First, let’s take a look at the top closers in the present. One of the elite is Craig Kimbrel of the Atlanta Braves. He just recently came into his own after longtime closer Billy Wagner retired. Kimbrel had a very successful 2011 season and an even better 2012, posting a 1.18 ERA through 53.1 innings.

He is, in my mind, the frontrunner for the best closer in baseball as of now. Chapman is good, but I think he needs to have another season similar to this year to solidify his spot at the top. He needs to prove his consistency. Also, Chapman could face a bit of a downturn next year after throwing so many innings this year.

There has already been some talk of a drop in his velocity.

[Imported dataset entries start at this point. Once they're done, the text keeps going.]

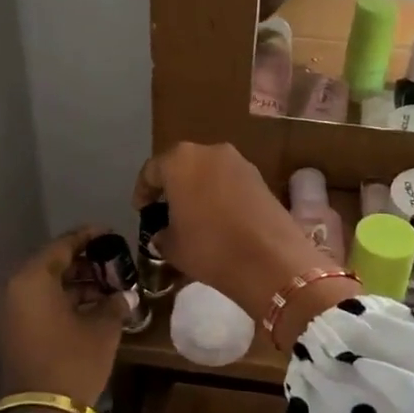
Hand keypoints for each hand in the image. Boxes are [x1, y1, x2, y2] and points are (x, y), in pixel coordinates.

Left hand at [0, 227, 126, 412]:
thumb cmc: (72, 362)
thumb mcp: (103, 329)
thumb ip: (115, 303)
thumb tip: (126, 294)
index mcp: (33, 279)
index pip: (63, 245)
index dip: (90, 237)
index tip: (112, 234)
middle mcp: (15, 289)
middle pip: (53, 264)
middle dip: (85, 263)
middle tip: (115, 263)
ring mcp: (11, 312)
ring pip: (47, 285)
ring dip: (76, 284)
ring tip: (109, 287)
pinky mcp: (14, 331)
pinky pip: (40, 303)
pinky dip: (64, 301)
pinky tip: (93, 307)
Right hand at [135, 143, 361, 343]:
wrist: (271, 261)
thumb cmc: (211, 248)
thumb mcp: (173, 247)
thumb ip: (162, 235)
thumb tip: (164, 233)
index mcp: (180, 160)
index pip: (152, 171)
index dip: (143, 192)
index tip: (141, 211)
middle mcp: (210, 151)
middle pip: (183, 166)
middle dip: (173, 187)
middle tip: (166, 212)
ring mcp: (240, 162)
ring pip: (209, 172)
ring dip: (199, 189)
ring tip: (194, 217)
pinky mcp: (261, 178)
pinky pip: (230, 182)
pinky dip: (221, 195)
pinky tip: (219, 219)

The Reds shut him down for the time being on Tuesday due to arm fatigue. This is reason for concern knowing that the Reds will be playing in October. This will be something to keep an eye on.

Another elite closer is Jonathan Papelbon of the Philadelphia Phillies. He has been very consistent over his eight year career, posting a 2.35 ERA over 490 innings. He has racked up 251 saves over his career and is regarded as a top-notch back-end reliever. Papelbon has not had less than 30 saves in a year beside his rookie season, and will play in a big part in the rebuilding of the Phillies in the future.

Brian Wilson of the San Francisco Giants could also be considered at the top, but his recovery from Tommy John surgery will decide whether or not he stays. He has been a power since 2008 when he took the closer’s job.

Since 2008 (disregarding this year), Wilson’s lowest save total has been 36 in 2011 (following up a World Series year with a strong workload). He recorded just one save this year before going in for surgery, and might not be the same next year. It will be interesting to see how he returns.

One last closer that has been great (among several others, including Jim Johnson of the Baltimore Orioles) this year is Fernando Rodney of the Tampa Bay Rays. This season has stuck out as a good one in his career, as he holds a 0.69 ERA with 42 saves.

I would not consider him among the elite simply due to his age (35) and his inconsistency. The Rays have used a different closer every year for the past few years and I don’t think that Rodney’s great season is representative of his career.

As Rivera retires, it will be fun to see who takes over as the elite closer of Major League Baseball. Aroldis Chapman looks the most promising with his young age and electric arm. Kimbrel also has the potential to be a great closer for years to come, but the amount of innings that he has been throwing over the past few years worries me.

Overall, there seems to be an abundance of closers that will undoubtedly overpower hitters in the ninth inning for years to come. Let’s just hope they stay healthy.